# start of Source
Two invariants do all the work.

Invariant A (size): Each level Lk has a byte budget, budget(Lk) = T · budget(Lk-1). When a level exceeds its budget, compaction kicks in to push data down to Lk+1.

Invariant B (non-overlap, k ≥ 1): Within any level Lk with k ≥ 1, no two files share any key in their key range. The whole level together partitions some subset of the key space into disjoint intervals.

Invariant A is what bounds the number of levels — the total data is budget(L0) · (1 + T + T² + ... + T^L) ≈ budget(L0) · T^L, so for 25 TB of data with 64 MB L0 files, L ≈ log_10(25 TB / 256 MB) ≈ 5. Six levels cover it.

Invariant B is what makes reads fast: to find a key in a level with non-overlapping files, you do one binary search on the level's file-range index to find the single candidate file, and probe that file (or skip it via its Bloom filter). One file per level, at most. Across L levels plus L0's up-to-4 overlapping files, a read looks at at most 4 + L files — say 4 + 6 = 10 for a healthy configuration.

The level picker

Compaction is triggered whenever some level exceeds its budget. The scheduler needs to pick, among all over-budget levels, which one to compact, and which file within it to push down. LevelDB uses a priority score per level:

# leveled_compaction.py — pick the next compaction
def compaction_score(level, levels_state):
    """Return a score per level. Higher score = more urgent to compact."""
# end of Source
## Exercise instructions
A - Answer these questions from the passage on leveled compaction:
(i) Within a level Lk with k ≥ 1, what does Invariant B forbid two files to share?
(ii) How many levels does the passage say cover 25 TB of data?
(iii) What does LevelDB use to decide which level to compact?
B - Write the next part of the passage on leveled compaction, picking up right after its last line.
The records that come next have no connection to the passage on leveled compaction.
# start of Data excerpts
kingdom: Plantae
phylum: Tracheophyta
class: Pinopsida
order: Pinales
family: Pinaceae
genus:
# end of Data excerpts
## Outputs for the tasks
A -
(i) Any key in their key range.
(ii) Six levels.
(iii) A priority score per level.

B -
    if level == 0:
        return len(levels_state[0].files) / 4.0          # target: 4 files
    else:
        budget = L0_BUDGET_BYTES * (T ** level)          # 256MB × 10^(k-1) for k≥1
        return levels_state[level].total_bytes / budget

def pick_compaction(levels_state):
    """Return (src_level, src_file) to compact next, or None if nothing is over budget."""
    scores = [(compaction_score(k, levels_state), k) for k in range(MAX_LEVEL + 1)]
    best_score, best_level = max(scores)
    if best_score < 1.0:
        return None                                      # nothing over budget
    level = levels_state[best_level]
    src_file = pick_file_in_level(level, best_level)
    return (best_level, src_file)

def pick_file_in_level(level, k):
    """Which file from level k should be compacted down?"""
    if k == 0:
        return level.files[0]                            # oldest L0 file
    # For Lk, k>=1: round-robin the key space so no single key range
    # gets hammered repeatedly. LevelDB remembers the last compacted key
    # per level and picks the next file whose largest key > last_key.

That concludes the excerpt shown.